Pero el arte imaginero no había desaparecido en este complejo panorama, a pesar de las difíciles circunstancias esbozadas en las palabras anteriores. Los ámbitos provinciales españoles mantuvieron la llama de la escultura en madera polícroma. Andalucía fue un buen ejemplo de ello. Es cierto que el tono creativo sería, en líneas generales, discreto a lo largo del siglo XIX y a inicios del XX. Pero la sensibilidad popular requería de la imagen procesional como expresión de los ritos que le eran propios. Con altibajos, la revitalización de las cofradías de penitencia desde mediados del siglo XIX  provocó renovaciones patrimoniales en las corporaciones, restauraciones o cambios por el deterioro de las imágenes.

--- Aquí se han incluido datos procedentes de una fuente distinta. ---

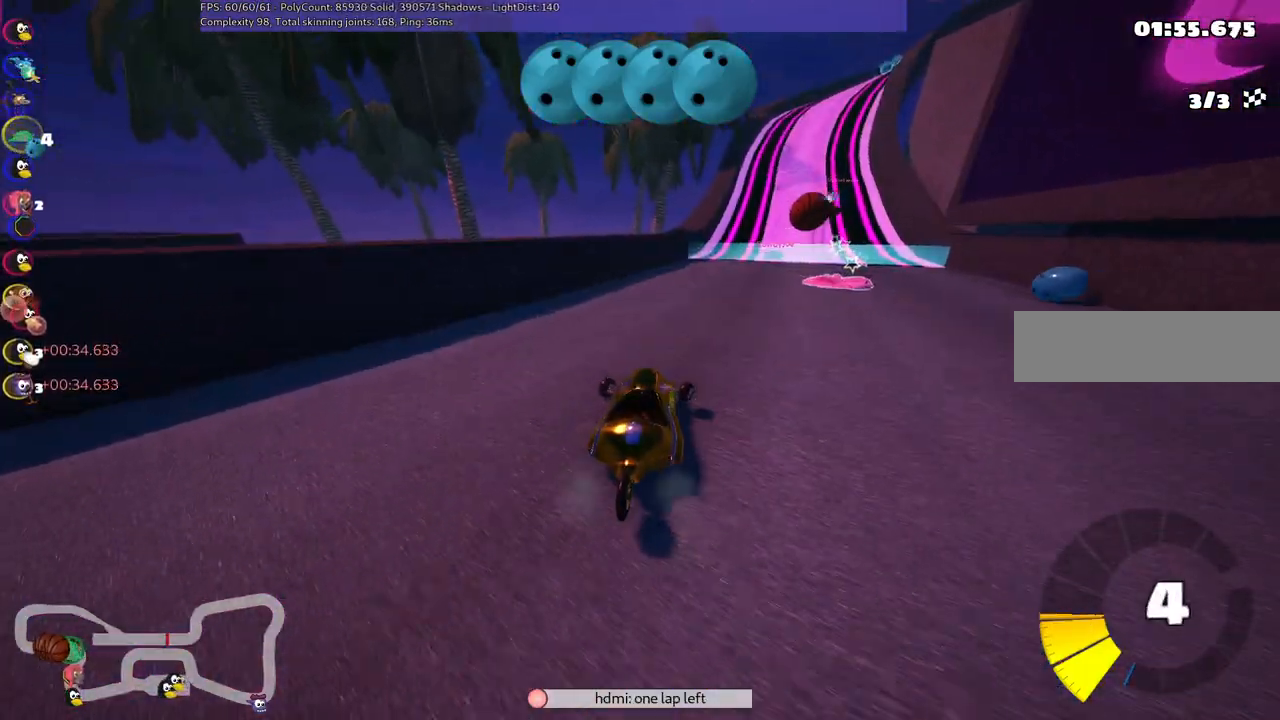
{"keys": ["left", "up"], "events": [[67, "m", "up"], [117, "right", "up"], [383, "left", "down"]]}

Ya en el XX, la fundación de nuevas hermandades aumentó el campo de acción y la demanda de la imaginería procesional, así como de las actividades artesanales que giran alrededor de las procesiones de Semana Santa.

En Sevilla la imaginería decimonónica, manteniendo la tradición representativa del barroco, registra la introducción del Academicismo neoclasicista desde el último cuarto del siglo XVIII. Nombres como Cristóbal Ramos y Blas Molner, avalan este recorrido. El espíritu romántico tuvo muy poca incidencia en la ciudad, destacando en imaginería la producción mariana de la familia Astorga. Finalmente, durante la segunda mitad del siglo XIX, eclecticismo y realismo dieron como resultado una actividad imaginera discreta con nombres como Manuel Gutiérrez Reyes Cano o Emilio Pizarro. Lamentablemente el mejor escultor sevillano de aquel siglo, Antonio Susillo, no registró una labor destacable en el campo de la escultura procesional, salvo la restauración de las imágenes de la Hermandad de la Amargura, Virgen y San Juan, tras el desgraciado incendio del paso de palio de 1893.

Al iniciarse el siglo XX, la actividad en la escultura policromada procesional se encontraba en Sevilla inmersa en un tono creativo ciertamente modesto. La tradición escultórica mantuvo el germen dejado por Susillo a través de sus discípulos y contemporáneos: Joaquín Bilbao, Lorenzo Collaut Valera o Antonio Castillo Lastrucci. Diversas tendencias registrará la escultura local en las primeras décadas de la centuria: eclecticismo, historicismo, clasicismos renovados, toques de modernismo; todo ello fiscalizado por la órbita académica que controlaba la enseñanza. Pero la renovación imaginera neobarroca ya estaba sembrada en la escultura sevillana del siglo XX. Los nombres más destacados pronto comenzarían a dejar su huella de juventud y renovación. Antonio Castillo Lastrucci, Sebastián Santos o Antonio Illanes, entre otros destacados artífices, serán punta de lanza de esa auténtica Edad de Plata que fue este período en la imaginería local. Todo este desarrollo se aleja completamente de los cauces de la escultura internacional de la época. La ruptura artística hacia las vanguardias, Cubismo y Surrealismo, comienza a hacerse evidente en la escultura española hacia 1920, tanto en Madrid como en Barcelona; a la sombra de los artistas de mayor prestigio que formaban parte de la llamada “escuela de París”. Cuatro años antes de esa fecha había venido al mundo un hombre de talento innato para la escultura y el imaginero más renovador de la imaginería sevillana; Luis Ortega Bru.